I have noticed that many threads here tend to move in the direction of the public having no idea what they are looking at, the work involved, the time dedicated, etc.
Many talk about trying to explain the process.
Many talk about trying to explain the 35 years it took to create this pot.
I have read comments about people saying "I could never do what you do" and getting annoyed at them for not understanding how hard your struggle was to do what you do.
I have read about how annoying it is when a person at an art show asks "do you make this in blue?", etc.
The comments about new potters with little talent and experience trying to compete with more experienced ones at the craft shows.
Consumers not understanding the difference between a $5 target cup, and a $25 handmade piece.

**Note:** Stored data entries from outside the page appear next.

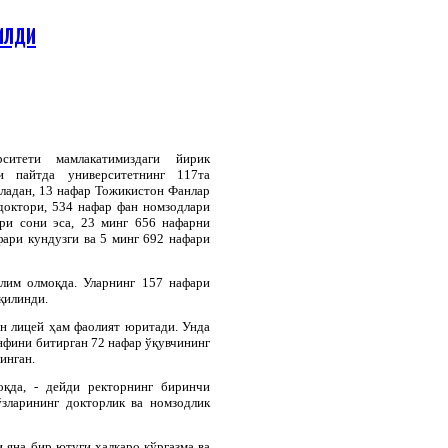
РИЛДИ
ситети мамлакатимиздаги йирик
и пайтда университетнинг 117та
ладан, 13 нафар Тожикистон Фанлар
доктори, 534 нафар фан номзодлари
ри сони эса, 23 минг 656 нафарни
ари кундузги ва 5 минг 692 нафари
ълим олмоқда. Уларнинг 157 нафари
қилинди.
н лицей ҳам фаолият юритади. Унда
инфини битирган 72 нафар ўқувчининг
инган.
оқда, - дейди ректорнинг биринчи
зларининг докторлик ва номзодлик
и яна бир ютуғи халқаро кўргазма ва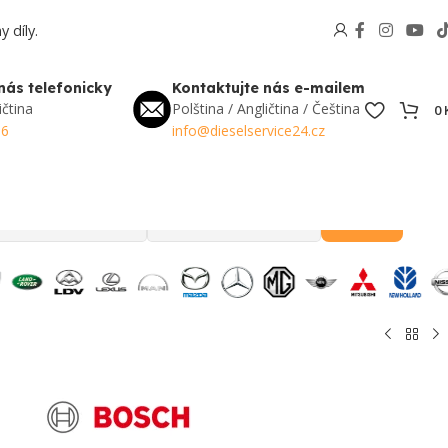
 díly.
nás telefonicky
Kontaktujte nás e-mailem
ičtina
Polština / Angličtina / Čeština
0
56
info@dieselservice24.cz
Hledat
Oblíbené v Česku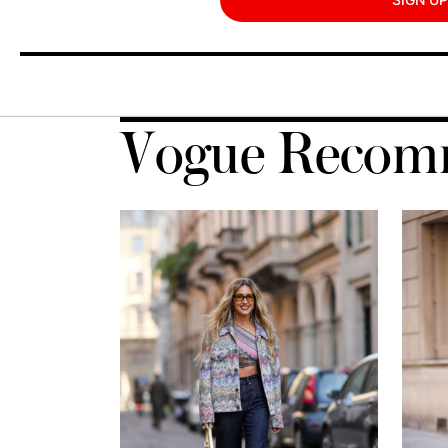
Vogue Recom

The battle between art and craft etc.
My uncle is an artist, and when he saw a piece of mine he said "I wonder what was going through your thoughts when you made that" "When an artist makes a piece, our thoughts and feelings go into it". I have thought out how I would respond if someone asks me the difference between my bowl and a $5 target bowl, and I considered replying that nobody's soul is in the target bowl. When I work on the wheel, I hold my breath with each pull, I have memories and emotions play through my mind when I create it. When finished, I step back from each piece (even though they still suck) and feel overwhelming emotion. As if something deep within me that I never looked at, came out. And there it is in front of me on this wheel head. When something flops, It's like a physical let down as if I was not able to complete the task of facing the emotions that were attempting to come through.
Each piece contains a deep part of me. (even when they have s cracks and uneven lips) I promise that even though my piece does not show physical control yet, it certainly has the same amount of soul poured into it.

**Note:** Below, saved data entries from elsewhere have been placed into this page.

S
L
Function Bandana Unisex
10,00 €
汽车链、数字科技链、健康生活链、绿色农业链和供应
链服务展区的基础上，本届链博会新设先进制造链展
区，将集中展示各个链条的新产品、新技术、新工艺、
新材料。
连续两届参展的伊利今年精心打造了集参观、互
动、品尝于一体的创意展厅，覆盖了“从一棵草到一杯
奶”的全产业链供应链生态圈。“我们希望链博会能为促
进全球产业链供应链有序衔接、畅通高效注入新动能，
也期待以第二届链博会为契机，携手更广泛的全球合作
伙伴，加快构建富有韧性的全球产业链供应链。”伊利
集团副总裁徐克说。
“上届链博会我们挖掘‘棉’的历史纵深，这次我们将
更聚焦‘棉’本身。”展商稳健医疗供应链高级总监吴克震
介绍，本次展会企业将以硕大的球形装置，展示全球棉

I have said to someone "I could never be as good as you"... because It isn't fathomable at this point. Someday I hope to be wrong. But when I made that comment to an artist, I meant it as a compliment, as a way of expressing how difficult I acknowledge it to be.

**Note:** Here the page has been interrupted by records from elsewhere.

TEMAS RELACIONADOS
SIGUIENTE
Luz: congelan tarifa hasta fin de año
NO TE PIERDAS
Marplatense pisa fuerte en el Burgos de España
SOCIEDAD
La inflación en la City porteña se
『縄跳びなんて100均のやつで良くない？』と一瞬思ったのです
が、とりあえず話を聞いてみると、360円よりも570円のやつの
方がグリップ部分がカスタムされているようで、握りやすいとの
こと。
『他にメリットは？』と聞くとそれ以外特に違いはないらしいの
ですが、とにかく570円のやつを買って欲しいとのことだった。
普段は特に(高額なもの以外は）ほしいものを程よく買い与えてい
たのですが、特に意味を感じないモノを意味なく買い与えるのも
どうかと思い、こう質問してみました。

It got me thinking about computer repairmen, and how cocky they can be about those who know nothing about computers. I thought about wine connoisseurs and how some of them are known to be snobbish at those who drink lambrusco or merlot. All we want from the computer repairman is to fix out damn computer. And all we want from the wine connoisseur is to pair our meal with something that would be enjoyable. We don't want to know how the circuit board works, and how rainy the season was in napa.
My question is, Could we be doing that to people who inquire about our work?
Why is it that we need them to know? Or do they need to know?
How do we show them all of this?
Is it the lack of respect by the consumer that causes us to get defensive or is it our need for recognition? Or both?
How far do we need to take our explanations? (I am interested to see the varied opinions on this)
I am excited to see the responses and discussion that comes from these questions.